Sayfalar

8 Kasım 2012 Perşembe

Mavi Zambaklar ve Moda

Sakıp Sabancı Müzesindeki 'Monet'nin Bahçesi' sergisine gitmek için hiç durmayan ve şiddetli yağmurlu bir günü seçmişim. Yüksel Arslan'ın Santral İstanbul'daki retrospektifine de en soğuk günde gitmiştim. Sanat aşkı kar, yağmur dinlemiyor :).  Claude Monet'nin neredeyse soyut denilebilecek tabloları  etkileyici. Özellikle boyutları, boya dokusu, birbirinden ayrı fırça vuruşları, ışık, renkler izleyeni kendine çekiyor. Doğadan esinlenip geçici, anlık ışık oluşumlarını yansıtan sanatçı "Kuşlar nasıl ötüyorsa biz de öyle resim yapıyoruz" diyerek empresyonizm hakkında düşüncesini belirtir. Giverny'deki bahçesindeki  ışığın etkileriyle büyülü bir hal alan nilüferleri ve diğer çiçekleri tonların birbiri içinde eridiği, zarif biçimde ve sonsuz geçişlerle resmeder.

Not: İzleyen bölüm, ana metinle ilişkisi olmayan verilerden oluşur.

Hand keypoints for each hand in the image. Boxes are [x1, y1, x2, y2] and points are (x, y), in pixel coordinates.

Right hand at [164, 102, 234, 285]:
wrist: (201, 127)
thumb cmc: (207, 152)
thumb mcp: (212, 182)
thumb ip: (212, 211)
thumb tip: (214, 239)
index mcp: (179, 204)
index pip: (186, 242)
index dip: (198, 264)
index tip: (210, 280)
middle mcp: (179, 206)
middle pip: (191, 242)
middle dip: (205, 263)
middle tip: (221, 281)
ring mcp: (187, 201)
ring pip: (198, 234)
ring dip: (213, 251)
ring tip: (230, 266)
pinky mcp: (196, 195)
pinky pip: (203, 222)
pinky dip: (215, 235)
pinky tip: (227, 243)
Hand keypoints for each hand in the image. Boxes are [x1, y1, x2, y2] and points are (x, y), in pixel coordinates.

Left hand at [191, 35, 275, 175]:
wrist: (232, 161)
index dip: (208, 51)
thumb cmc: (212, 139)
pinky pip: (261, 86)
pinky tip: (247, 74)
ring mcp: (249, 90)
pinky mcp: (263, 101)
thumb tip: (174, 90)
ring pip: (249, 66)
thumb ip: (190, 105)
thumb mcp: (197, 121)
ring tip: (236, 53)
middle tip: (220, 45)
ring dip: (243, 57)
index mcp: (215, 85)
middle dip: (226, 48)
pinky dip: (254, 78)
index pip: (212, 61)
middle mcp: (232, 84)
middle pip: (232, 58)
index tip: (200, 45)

Müzedeki diğer sergi: 'Bir Ülke Değişirken - Tanzimattan  Cumhuriyete Türk Resmi'.  Bu galeride müzenin koleksiyonundaki resimler sürekli teşhirde.  Sergi Türk Resim Sanatı'nın gelişimini göstermesi açısından önemli. Şeker Ahmet Paşa, Hüseyin Zekai Paşa, Osman Hamdi, Süleyman Seyyid, Hoca Ali Rıza, Nazmi Ziya, İbrahim Çallı, Fikret Mualla vb. isimlerin manzara, natürmort ve figürlü çalışmaları görülebiliyor.  Fransa'da yaşamış olan bohem ressam Fikret Mualla'nın* aynı anda hem neşe hem melankoli barındıran, hayatı olağan akışı içinde gösteren resimlerinin ruhsal durumuyla ve bunalımlarıyla da ilgisi var. Herhangi bir sanatsal hareket içinde yer almayan, benzersiz çalışmaları kendi gerçekliği içinde bağımsız.